**WORK TO COMPLETE**
Your output must hold every entry exactly as written and none of the pictures.

**GIVEN DATA**
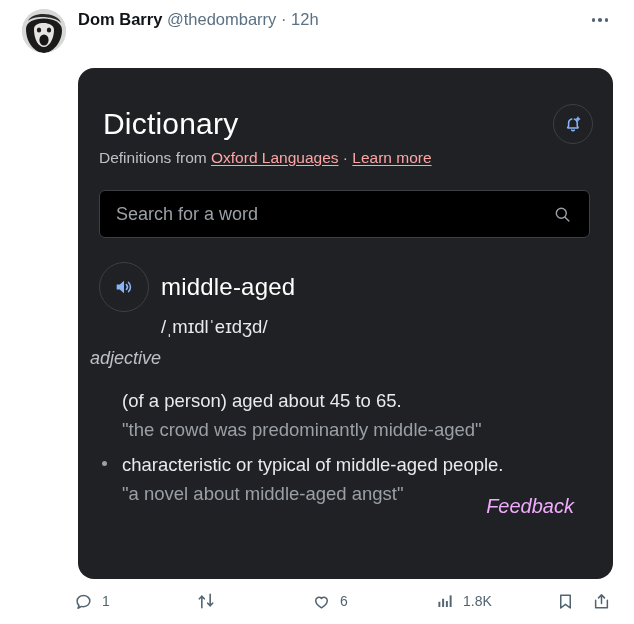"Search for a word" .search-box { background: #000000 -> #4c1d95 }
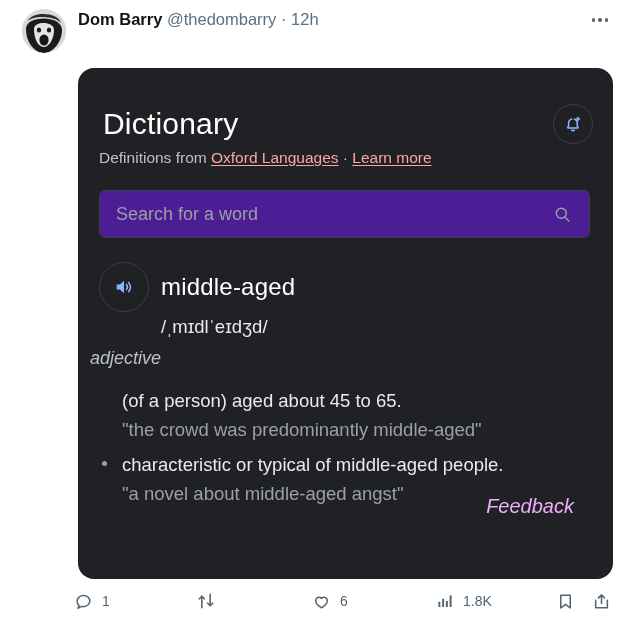"middle-aged" .headword { font-size: 24px -> 20px; margin-left: 12px -> 30px }
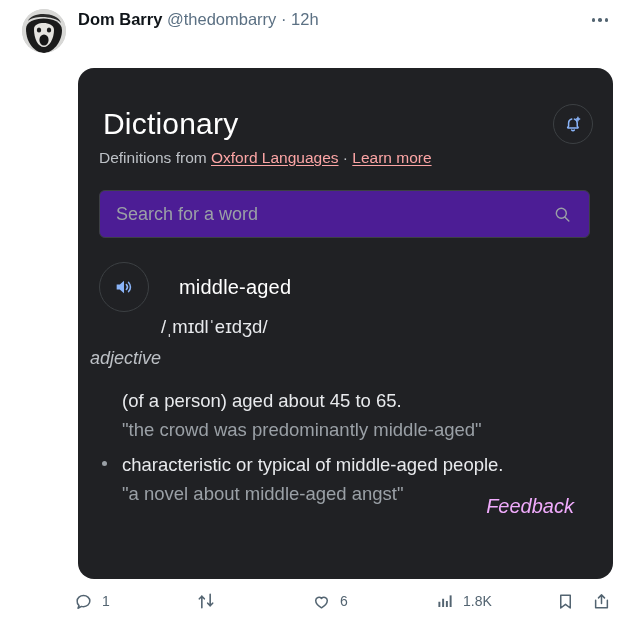"(of a person) aged about" div.def { text: 65 -> 77 }
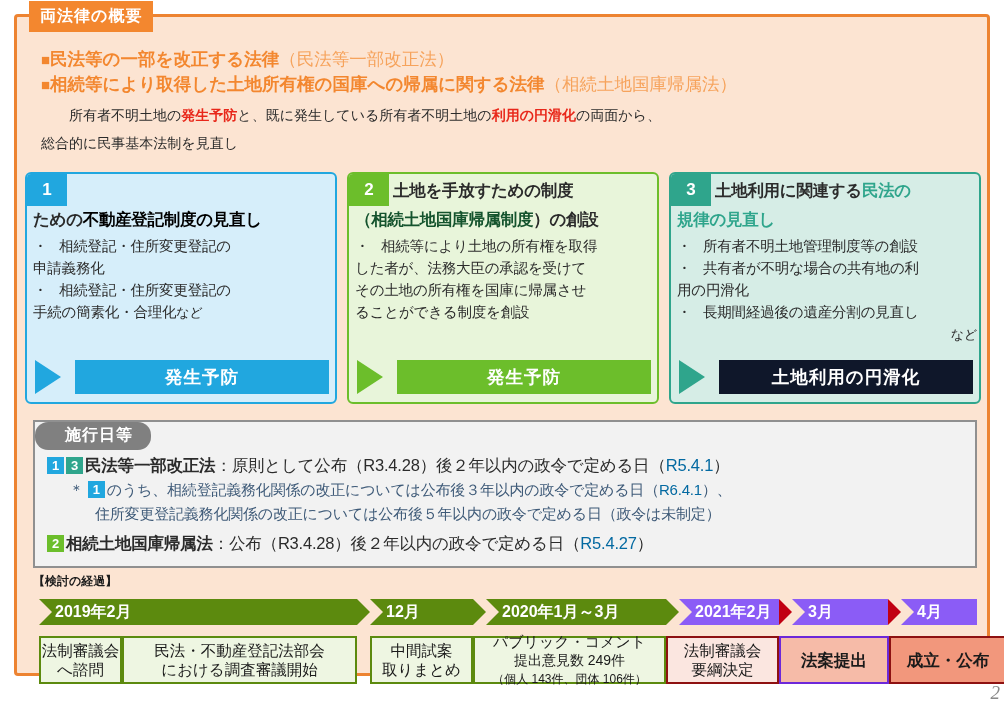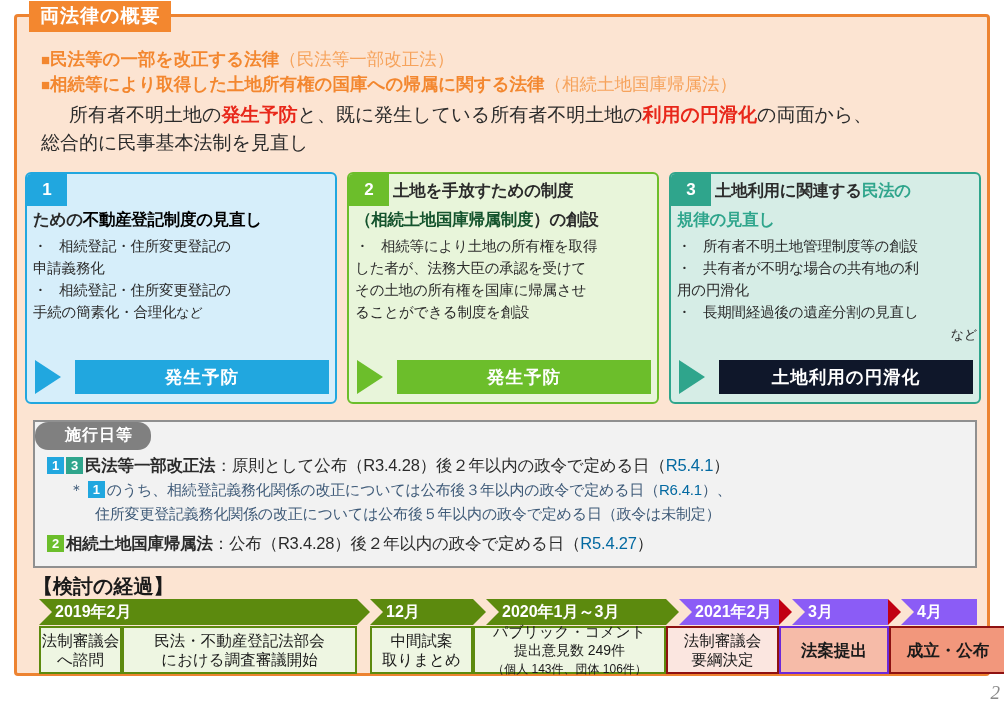"両法律の概要" .panel-title { font-size: 19px -> 16px }
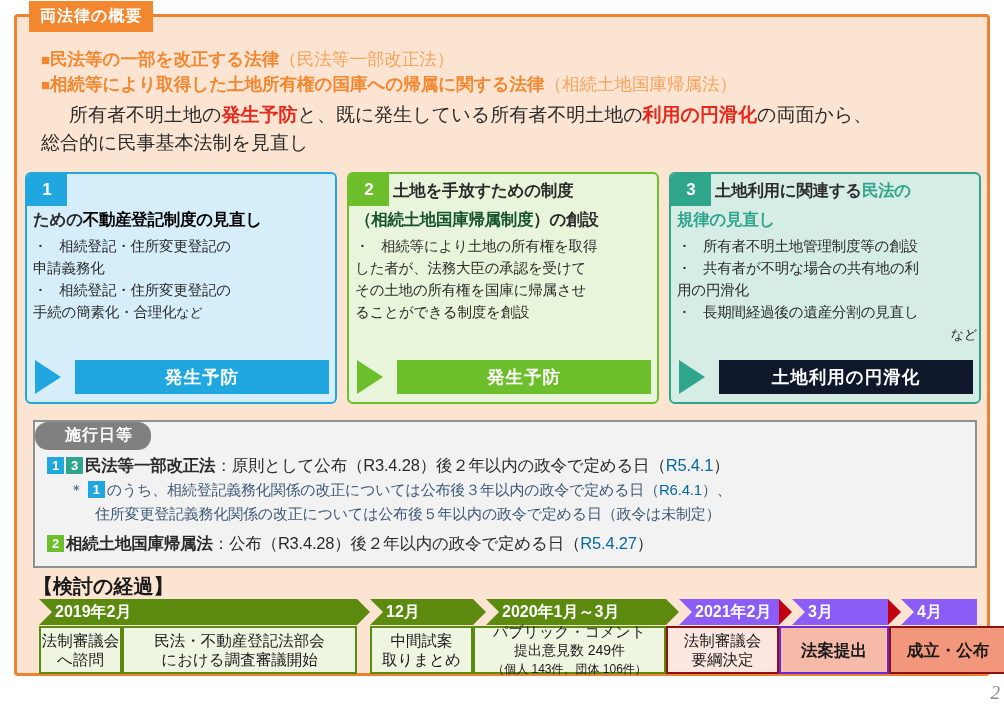"所有者不明土地の発生予防と、既に発生している所有者不明土地の利用の円滑化の両面か" .lead { font-size: 19px -> 14px }
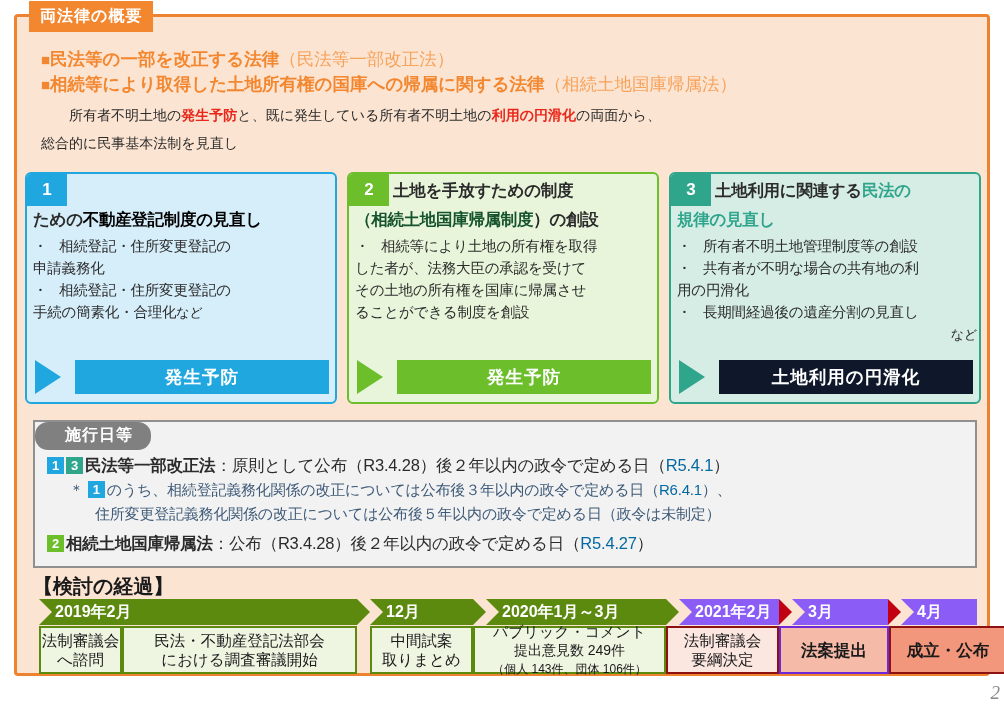"【検討の経過】" .kento { font-size: 20px -> 12px }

**RESULT FOR THIS EXERCISE**
"Search for a word" .search-box { background: #000000 -> #4c1d95 }
"middle-aged" .headword { font-size: 24px -> 20px; margin-left: 12px -> 30px }
"(of a person) aged about" div.def { text: 65 -> 77 }
"両法律の概要" .panel-title { font-size: 19px -> 16px }
"所有者不明土地の発生予防と、既に発生している所有者不明土地の利用の円滑化の両面か" .lead { font-size: 19px -> 14px }
"【検討の経過】" .kento { font-size: 20px -> 12px }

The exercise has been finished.